The armament consisted of twin Vickers guns and a single Lewis gun on a special mounting above the centre-section: the latter weapon fired at a slight upward angle, and could be pulled down for reloading and firing upwards. The B.N.1 therefore had the same armament arrangement as the prototype Sopwith Snipe, the Austin A.F.T.3, and the original designs of the Armstrong Whitworth Armadillo and Boulton & Paul Bobolink.
The B.N.1 was a promising design in many ways, and its performance was excellent. It was not developed, however, doubtless because of the official adoption of the Snipe as the B.R.2-powered successor to the Camel. Moreover, the Nieuport company were already engaged on the design of the Nighthawk by the summer of 1918.
Manufacturers: The Nieuport and General Aircraft Co., Ltd., Cricklewood, London, N.W.
Power: 230 h.p. Bentley B.R.2.
Dimensions: Span.: 28 ft. Length: 18 ft 6 in. Height: 9 ft. Chord: upper 6 ft, lower 4 ft 2 in. Gap: 4 ft 3 in. Dihedral: 3. Airscrew diameter: 9 ft 3 in.
Areas: Wings: 260 sq ft. Tailplane: 18 sq ft. Elevators: 10 sq ft. Fin: 5-2 sq ft. Rudder: 5 sq ft.
Weights: Loaded: 2,030 lb.
Performance: Maximum speed at 15,000 ft: 127 m.p.h. Climb to 15,000 ft: 16 min. Ceiling: 26,000 ft. Endurance: 3 hours.
Tankage: Petrol: 36 gallons.
Armament: Two fixed and synchronised Vickers machine-guns mounted on top of the fuselage and firing forward through the airscrew; one Lewis machine-gun on sliding mounting above the centre-section to starboard of centre, firing forwards and upwards over the airscrew.
Serial Numbers: C.3484-C.3486.
H.King Armament of British Aircraft (Putnam)
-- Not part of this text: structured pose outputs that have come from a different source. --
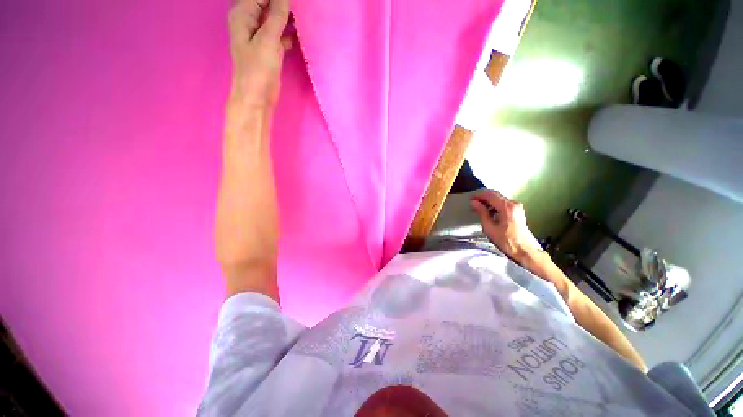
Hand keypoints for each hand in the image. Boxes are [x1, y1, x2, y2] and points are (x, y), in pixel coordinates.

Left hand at [227, 0, 291, 110]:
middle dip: (282, 3)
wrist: (257, 97)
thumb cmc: (258, 69)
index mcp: (243, 14)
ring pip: (274, 17)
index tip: (295, 2)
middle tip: (300, 6)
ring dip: (287, 15)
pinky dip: (288, 32)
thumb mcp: (268, 39)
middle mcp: (250, 21)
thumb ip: (277, 15)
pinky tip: (299, 32)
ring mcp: (260, 35)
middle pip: (267, 3)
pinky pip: (280, 33)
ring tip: (301, 14)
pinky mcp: (269, 48)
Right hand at [470, 190, 542, 262]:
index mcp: (507, 207)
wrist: (524, 250)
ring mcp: (517, 207)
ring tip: (479, 209)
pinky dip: (494, 205)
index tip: (470, 199)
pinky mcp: (518, 211)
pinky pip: (504, 204)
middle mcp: (514, 204)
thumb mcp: (489, 227)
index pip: (490, 195)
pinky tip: (489, 212)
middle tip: (473, 204)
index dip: (479, 196)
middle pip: (496, 195)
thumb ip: (482, 212)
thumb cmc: (506, 240)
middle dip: (483, 198)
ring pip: (499, 199)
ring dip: (489, 202)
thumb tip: (474, 203)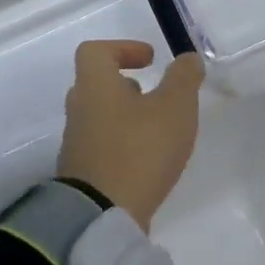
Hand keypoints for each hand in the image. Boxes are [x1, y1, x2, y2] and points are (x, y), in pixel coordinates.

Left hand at [57, 40, 204, 231]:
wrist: (101, 215)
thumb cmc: (140, 150)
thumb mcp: (175, 107)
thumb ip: (184, 78)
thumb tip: (187, 58)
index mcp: (95, 86)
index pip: (95, 52)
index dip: (123, 48)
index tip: (150, 60)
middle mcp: (80, 110)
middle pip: (96, 85)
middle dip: (127, 86)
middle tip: (155, 95)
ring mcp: (77, 145)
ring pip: (100, 117)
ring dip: (127, 117)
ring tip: (159, 131)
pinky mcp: (83, 174)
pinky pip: (103, 147)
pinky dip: (124, 145)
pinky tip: (148, 161)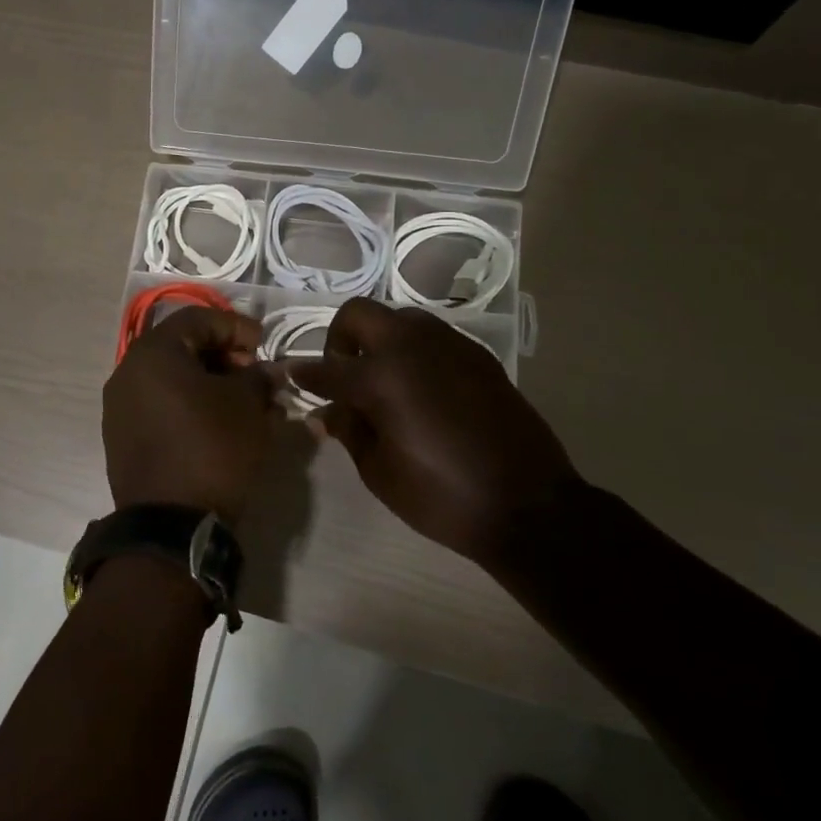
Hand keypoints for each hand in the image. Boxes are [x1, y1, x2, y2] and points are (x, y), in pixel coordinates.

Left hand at [102, 307, 277, 523]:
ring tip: (245, 403)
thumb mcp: (247, 406)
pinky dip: (192, 406)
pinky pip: (162, 406)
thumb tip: (266, 371)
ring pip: (172, 379)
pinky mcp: (124, 439)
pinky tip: (221, 423)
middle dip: (224, 356)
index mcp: (153, 353)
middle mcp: (128, 373)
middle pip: (182, 347)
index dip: (235, 326)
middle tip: (255, 374)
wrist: (172, 526)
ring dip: (211, 383)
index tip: (263, 345)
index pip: (198, 319)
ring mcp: (121, 408)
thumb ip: (258, 377)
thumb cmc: (213, 449)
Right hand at [287, 298, 577, 567]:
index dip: (304, 375)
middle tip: (343, 374)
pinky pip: (432, 338)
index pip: (327, 368)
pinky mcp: (478, 356)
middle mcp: (412, 346)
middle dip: (339, 338)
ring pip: (398, 319)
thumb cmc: (442, 496)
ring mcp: (449, 345)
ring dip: (379, 340)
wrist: (528, 505)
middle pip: (359, 315)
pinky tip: (420, 390)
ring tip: (382, 382)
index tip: (291, 377)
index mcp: (381, 376)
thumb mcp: (380, 472)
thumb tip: (325, 413)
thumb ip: (348, 431)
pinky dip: (413, 352)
B.N.I. A counterpart of the Sopwith Snipe, and resembling that type and other contemporary single-seaters in having provision for an over-wing Lewis gun as well as two Vickers guns with C .C gear, the B.N.I was designed in March 1918. The Lewis gun was actually fitted on this machine, being positioned somewhat to starboard, and the Vickers guns were semi-internally mounted, beneath a humped cowling. The makers advanced the claim that although the 'anti-airship'Lewis gun installation on the top wings of other lighters was disliked by many pilots, being too high above their heads 'to permit it to be directly sighted on a target in the best fighting attitudes', the gun on the B.N.I was 'practically in line with the pilot's eyes'.